Of course the GTOs are not the best cars but this is a GTO forum and we love these cars, if you go on any other forum and say the same thing about their cars they will react the same way, plus why don't you name some some cars that you can get new for $30,000 or less new that can beat the GTO, also my first car was a 97 3000GT and it is a total piece of sh#t compared to the GTO


----------



## rcu316 (Jan 28, 2007)

06pontiacgto said:


> ya well w/e the cars gone how do i delete my account on here


just dont wirry bout haha logging in hahah anymore with your haha jumbled up haha posts haha lolo haha play with your rice haha i/e yer rustangs too haha


----------



## Red Bearded Goat (Mar 19, 2007)

06pontiacgto said:


> ya well w/e the cars gone how do i delete my account on here


You can check out by placing a small caliber hand gun to your head, then squeeze the trigger slowly.....

and we will arty:

or go back to playing with your Match Box cars and leave daddy's computer alone...


----------



## raspantienator (Nov 20, 2007)

I haven't owned a Ferrarri yet but the GTO is the best car for quality and bang for the buck I've owned.

Love the GTO!


----------



## Rukee (Feb 8, 2007)

06pontiacgto said:


> bustersjudge or what ever you said the 3000gt is not in the gto leadge or what ever ok u r right the car is better then a gto the car is all out better faster deffinitly.
> seriously i did own a gto ya but my friend also owned a mustang gt two big rival cars yes i say the mustang is better more sold then the gto because of amount made but tell yous what you see a mustang go hid it will leave your cars in the dust so by to all gto lovers


I`m calling BS. You said in another thread that you still owned an `04 GTO. Yet in this post you say "i did own a GTO". You never owned a GTO did you, be it an `04 or an `06, you never had a friend with a mustang gt did you? go one further....you never had a friend before, did you??


----------



## Tacmedic (Feb 24, 2006)

*I don't see how you can even tell...*

..what the guy is saying.
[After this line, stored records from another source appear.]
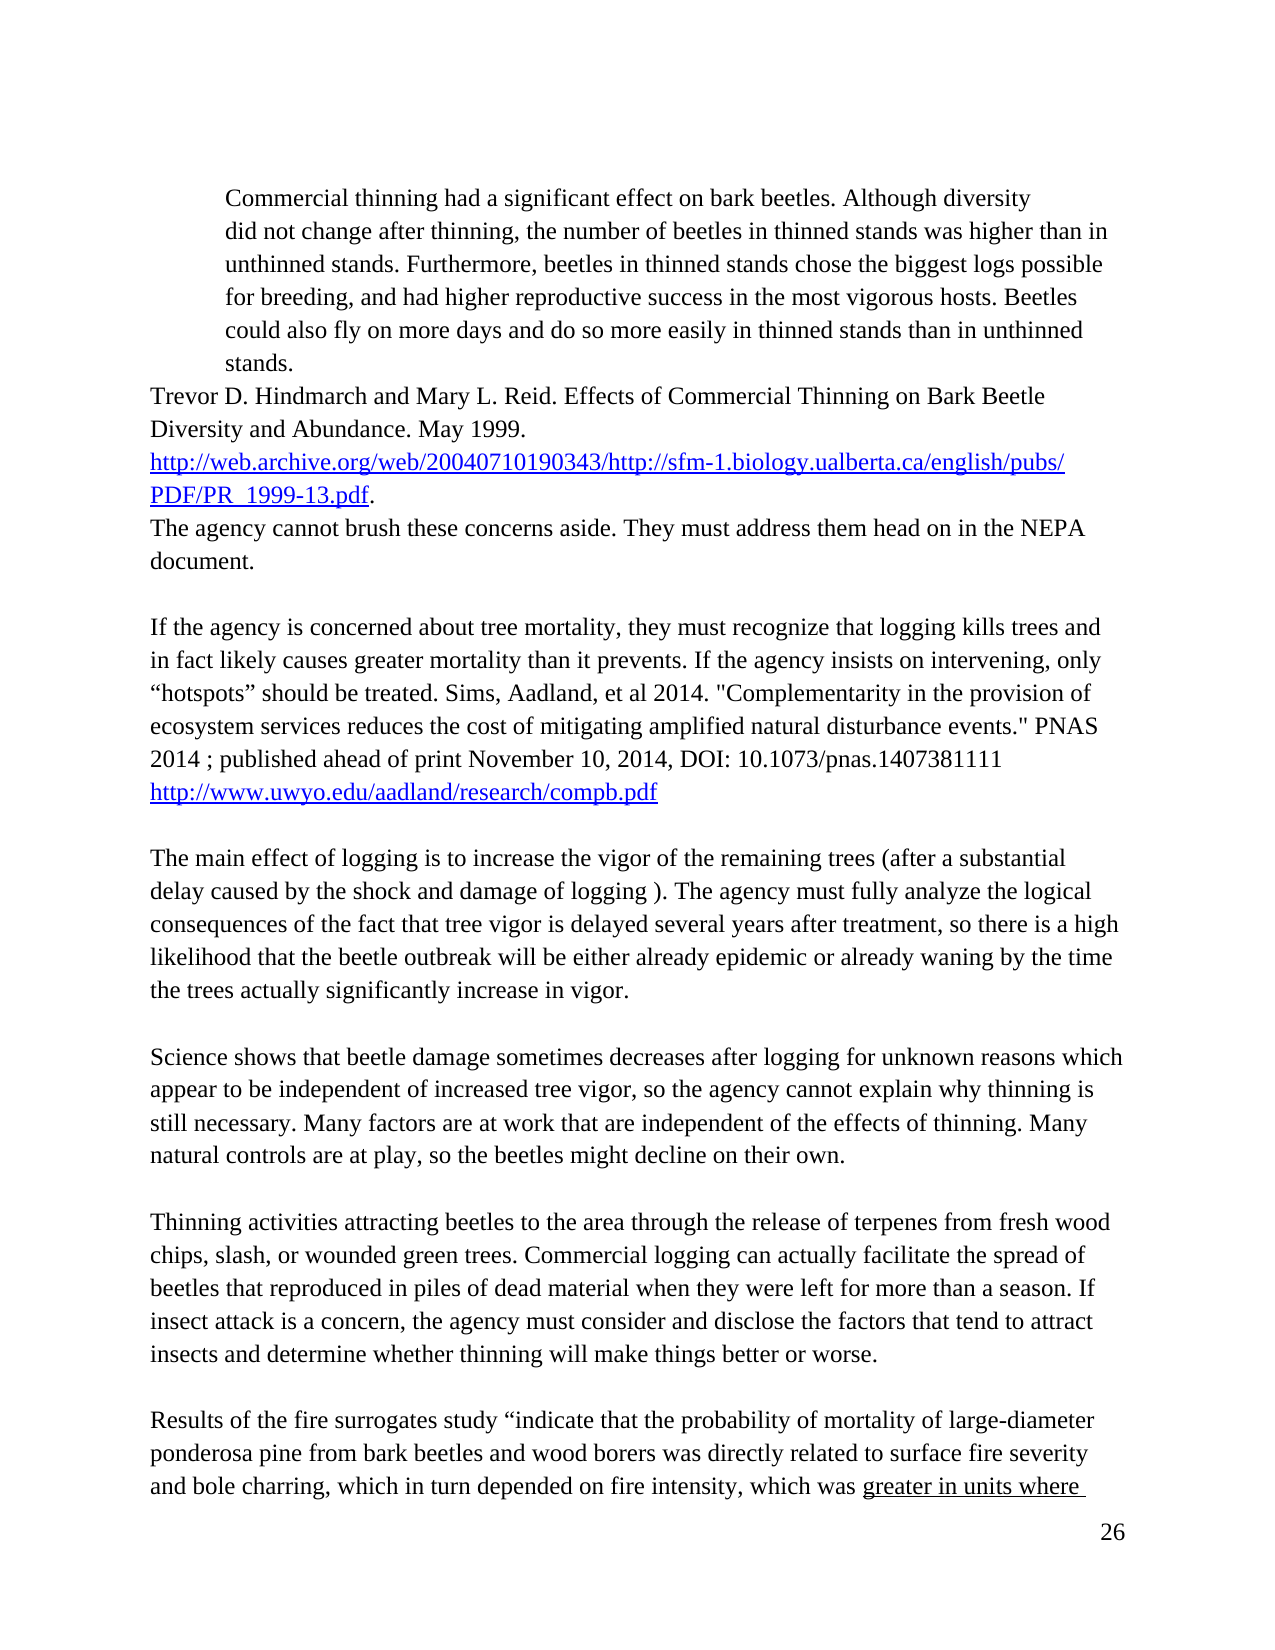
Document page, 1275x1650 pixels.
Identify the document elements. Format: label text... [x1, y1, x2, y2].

text did not change after thinning, the number of beetles in thinned stands was higher than in unthinned stands. Furthermore, beetles in thinned stands chose the biggest logs possible for breeding, and had higher reproductive success in the most vigorous hosts. Beetles could also fly on more days and do so more easily in thinned stands than in unthinned stands. [225, 216, 1125, 377]
text Trevor D. Hindmarch and Mary L. Reid. Effects of Commercial Thinning on Bark Beetle Diversity and Abundance. May 1999. [150, 381, 1125, 443]
text Science shows that beetle damage sometimes decreases after logging for unknown reasons which appear to be independent of increased tree vigor, so the agency cannot explain why thinning is still necessary. Many factors are at work that are independent of the effects of thinning. Many natural controls are at play, so the beetles might decline on their own. [150, 1042, 1125, 1169]
text If the agency is concerned about tree mortality, they must recognize that logging kills trees and in fact likely causes greater mortality than it prevents. If the agency insists on intervening, only “hotspots” should be treated. Sims, Aadland, et al 2014. "Complementarity in the provision of ecosystem services reduces the cost of mitigating amplified natural disturbance events." PNAS 2014 ; published ahead of print November 10, 2014, DOI: 10.1073/pnas.1407381111 http://www.uwyo.edu/aadland/research/compb.pdf [150, 612, 1125, 806]
text The main effect of logging is to increase the vigor of the remaining trees (after a substantial delay caused by the shock and damage of logging ). The agency must fully analyze the logical consequences of the fact that tree vigor is delayed several years after treatment, so there is a high likelihood that the beetle outbreak will be either already epidemic or already waning by the time the trees actually significantly increase in vigor. [150, 843, 1125, 1004]
text The agency cannot brush these concerns aside. They must address them head on in the NEPA document. [150, 513, 1125, 575]
text http://web.archive.org/web/20040710190343/http://sfm-1.biology.ualberta.ca/english/pubs/PDF/PR_1999-13.pdf. [150, 447, 1125, 509]
text Thinning activities attracting beetles to the area through the release of terpenes from fresh wood chips, slash, or wounded green trees. Commercial logging can actually facilitate the spread of beetles that reproduced in piles of dead material when they were left for more than a season. If insect attack is a concern, the agency must consider and disclose the factors that tend to attract insects and determine whether thinning will make things better or worse. [150, 1207, 1125, 1367]
text Commercial thinning had a significant effect on bark beetles. Although diversity [225, 183, 1125, 212]
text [150, 1405, 1125, 1499]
Is that english? It looks like it was cut and pasted out of a chat room.


----------



## rcu316 (Jan 28, 2007)

Tacmedic said:


> ..what the guy is saying. Is that english? It looks like it was cut and pasted out of a chat room.


I don't get it lately with all the "haha" and "lolo" in the midst of all the jumbled up sentences some people post. Maybe I am an old dumbass but I always thought I spoke and read in English. :confused


----------



## Rukee (Feb 8, 2007)

...it`s called 'leet speak' or whatever. No caps, short cut writing...To me it looks like they`re posting from their cell phone.


----------



## rcu316 (Jan 28, 2007)

Rukee said:


> ...it`s called 'leet speak' or whatever. No caps, short cut writing...To me it looks like they`re posting from their cell phone.


Thanks, I didn't know what it was. I had just assumed it was from their FIRST grade classroom!


----------



## Chrisco (Mar 19, 2007)

Someone is obviously messing with you guys.


----------



## fergyflyer (Apr 18, 2005)

Well I read all the posts. There is a problem. The thread was started pretty early for the April Fools joke, but we definately have a fool here.


----------